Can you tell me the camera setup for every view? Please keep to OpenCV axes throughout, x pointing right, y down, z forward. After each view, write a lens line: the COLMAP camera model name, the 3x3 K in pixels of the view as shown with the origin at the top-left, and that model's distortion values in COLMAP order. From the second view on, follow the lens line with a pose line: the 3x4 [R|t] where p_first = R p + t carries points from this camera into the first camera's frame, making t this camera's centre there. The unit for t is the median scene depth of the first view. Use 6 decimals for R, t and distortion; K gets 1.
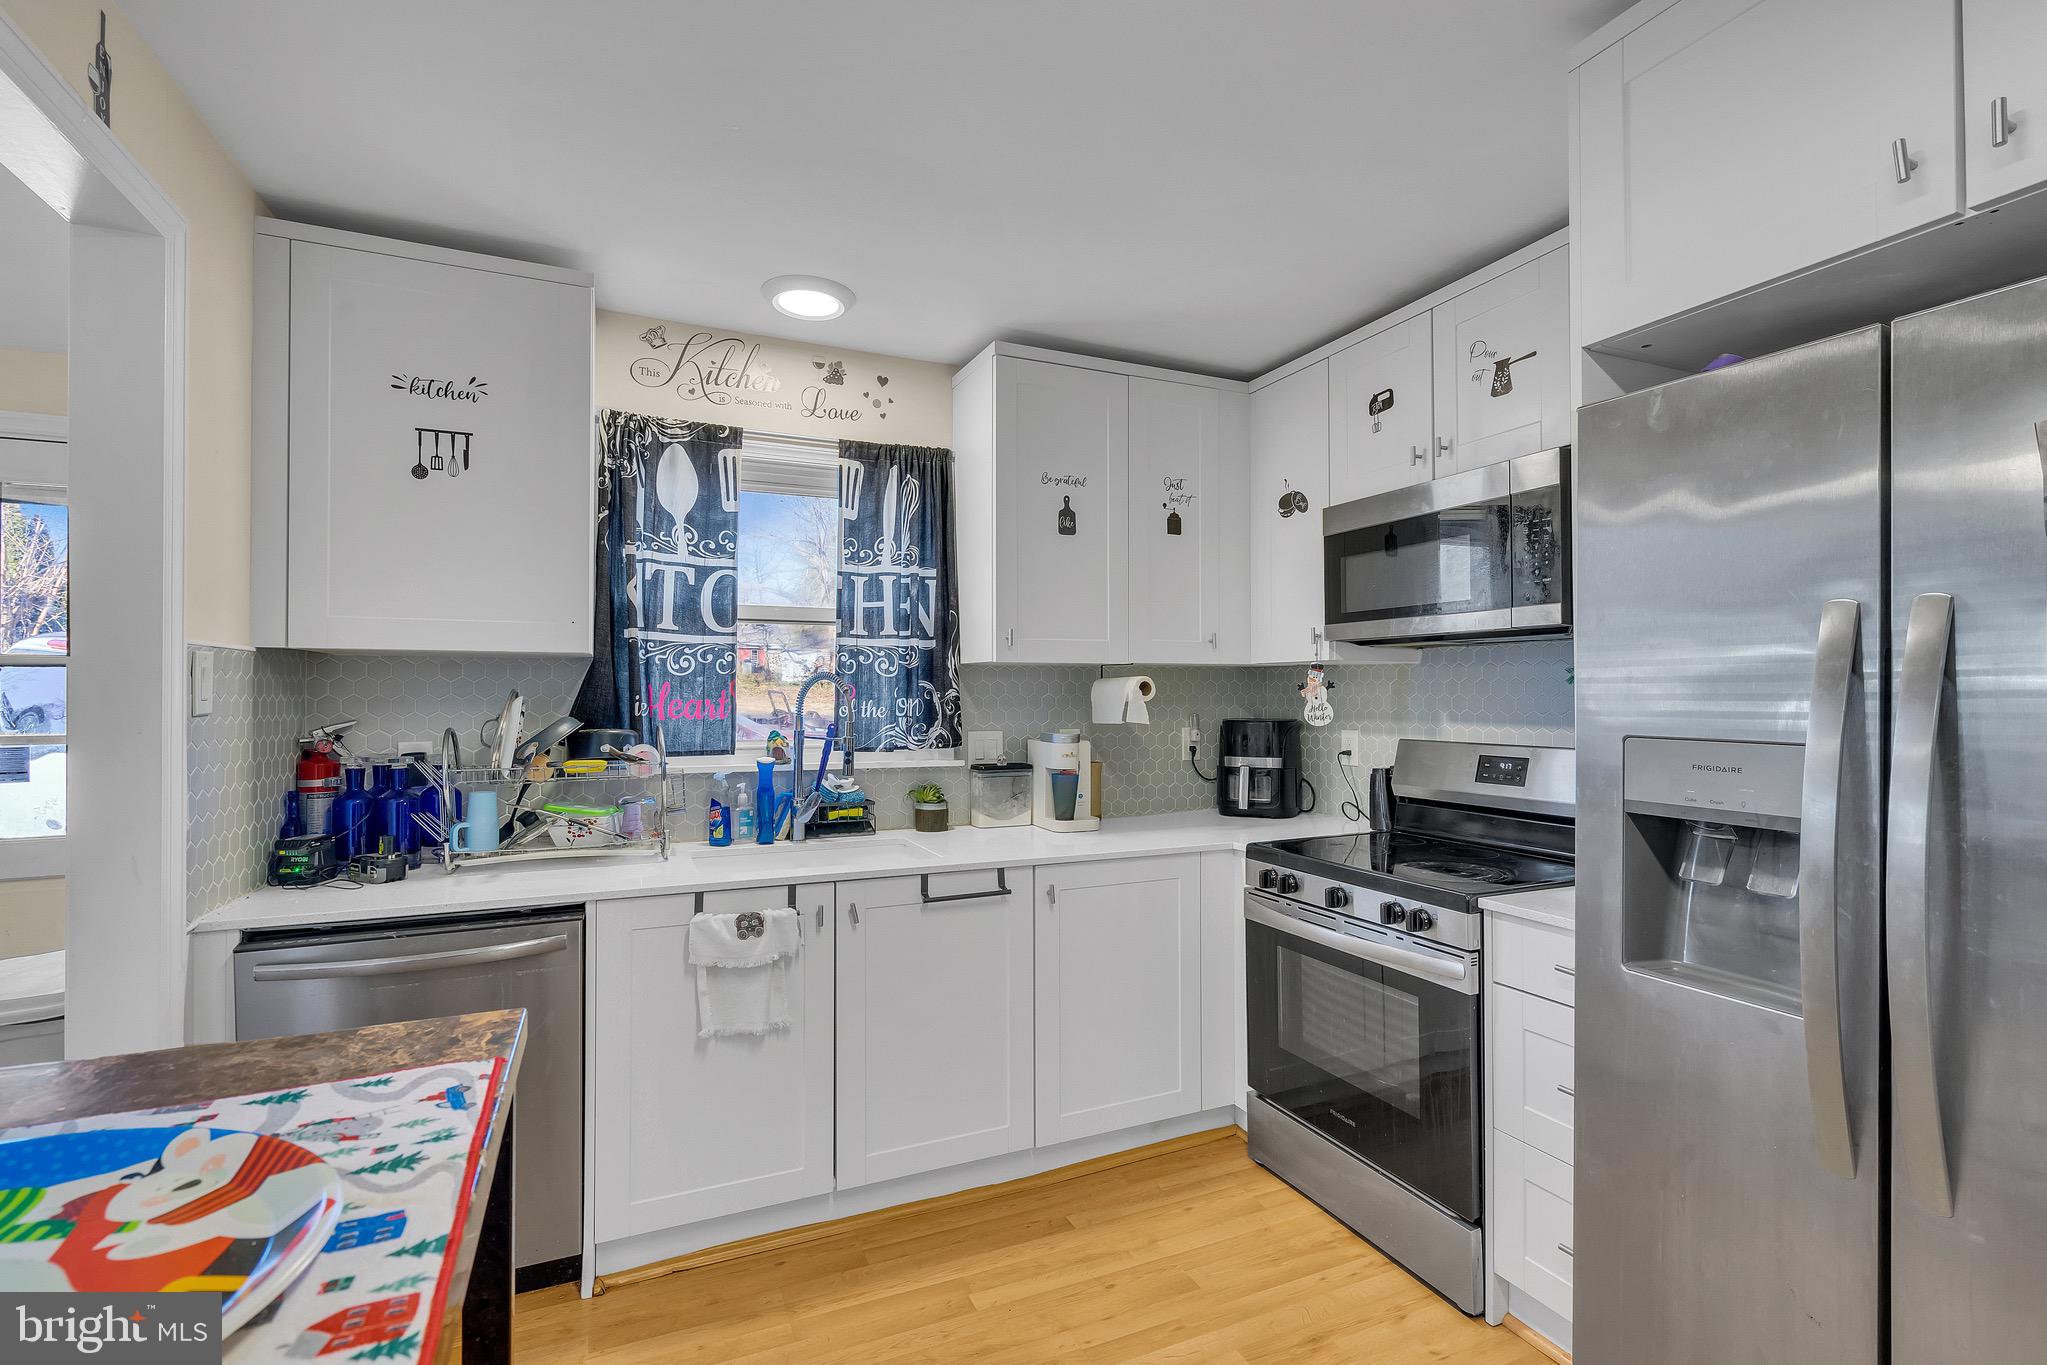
***
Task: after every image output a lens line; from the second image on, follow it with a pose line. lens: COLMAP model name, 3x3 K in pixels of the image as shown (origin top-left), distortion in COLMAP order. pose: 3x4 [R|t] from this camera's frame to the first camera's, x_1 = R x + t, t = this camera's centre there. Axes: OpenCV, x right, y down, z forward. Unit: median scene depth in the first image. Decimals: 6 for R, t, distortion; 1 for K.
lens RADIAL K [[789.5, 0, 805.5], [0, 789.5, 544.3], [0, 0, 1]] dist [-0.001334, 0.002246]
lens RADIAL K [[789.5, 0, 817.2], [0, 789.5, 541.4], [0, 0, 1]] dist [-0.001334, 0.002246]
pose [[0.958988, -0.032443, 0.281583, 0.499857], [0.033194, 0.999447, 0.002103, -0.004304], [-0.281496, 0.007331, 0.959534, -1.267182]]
***
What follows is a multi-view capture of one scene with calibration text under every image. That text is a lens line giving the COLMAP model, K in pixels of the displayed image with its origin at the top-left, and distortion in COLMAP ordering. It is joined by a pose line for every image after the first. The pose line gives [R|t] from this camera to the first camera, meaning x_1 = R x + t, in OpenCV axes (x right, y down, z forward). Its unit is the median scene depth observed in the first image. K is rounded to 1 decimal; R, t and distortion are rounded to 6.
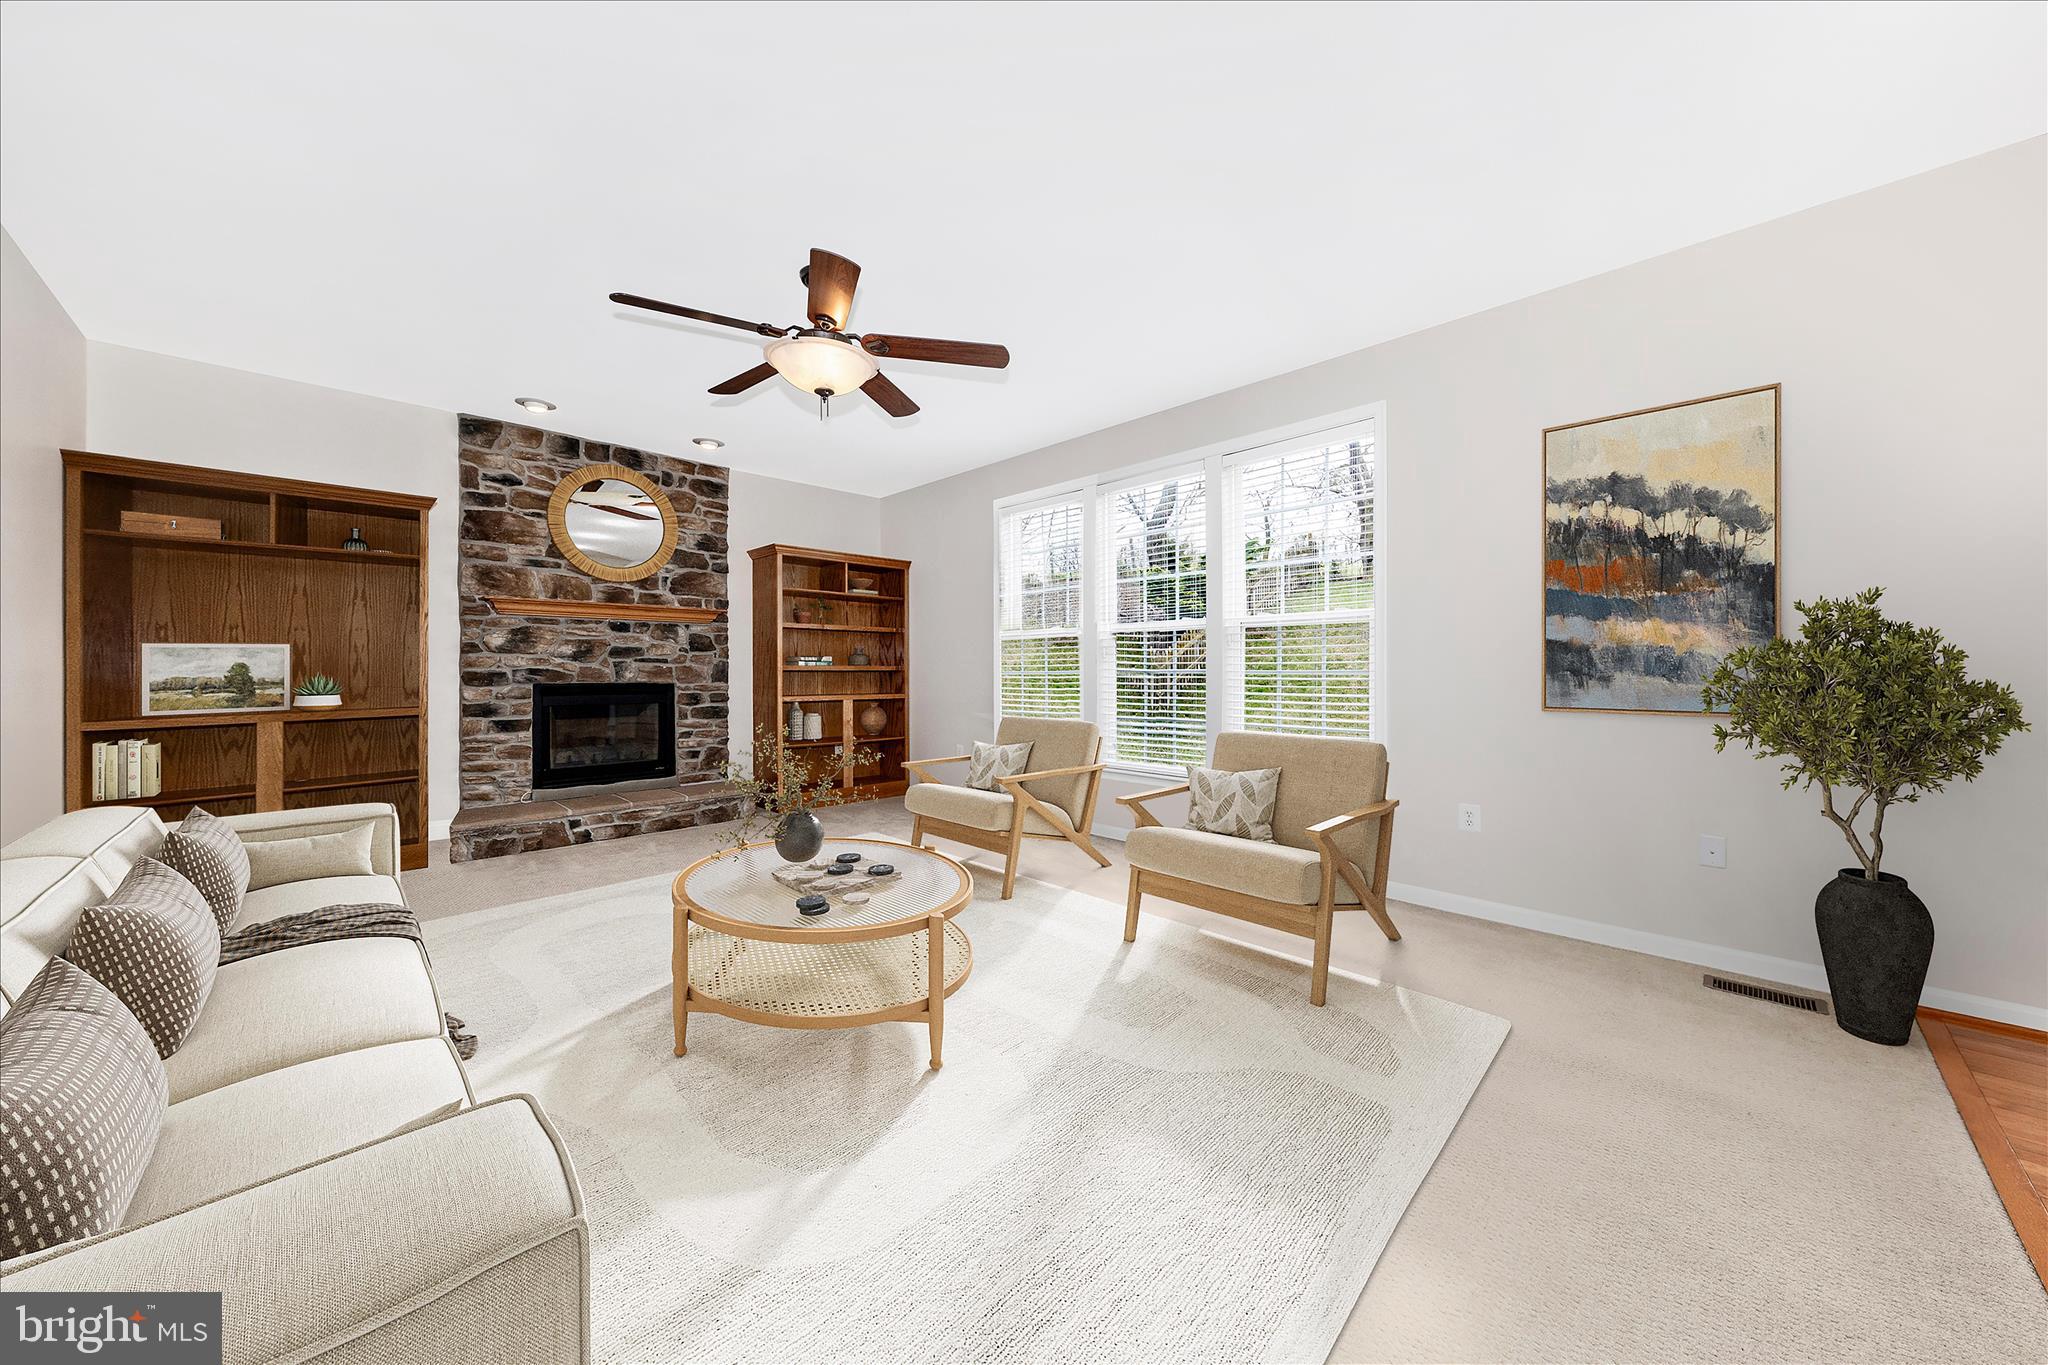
***
▶ [TASK PROMPT] What are the lines of data from the line with "Task: after every" up to and including the line with "0.007331, 0.959534, -1.267182]]", reproduced character for character?

▶ [FINAL ANSWER]
Task: after every image output a lens line; from the second image on, follow it with a pose line. lens: COLMAP model name, 3x3 K in pixels of the image as shown (origin top-left), distortion in COLMAP order. pose: 3x4 [R|t] from this camera's frame to the first camera's, x_1 = R x + t, t = this camera's centre there. Axes: OpenCV, x right, y down, z forward. Unit: median scene depth in the first image. Decimals: 6 for R, t, distortion; 1 for K.
lens RADIAL K [[789.5, 0, 805.5], [0, 789.5, 544.3], [0, 0, 1]] dist [-0.001334, 0.002246]
lens RADIAL K [[789.5, 0, 817.2], [0, 789.5, 541.4], [0, 0, 1]] dist [-0.001334, 0.002246]
pose [[0.958988, -0.032443, 0.281583, 0.499857], [0.033194, 0.999447, 0.002103, -0.004304], [-0.281496, 0.007331, 0.959534, -1.267182]]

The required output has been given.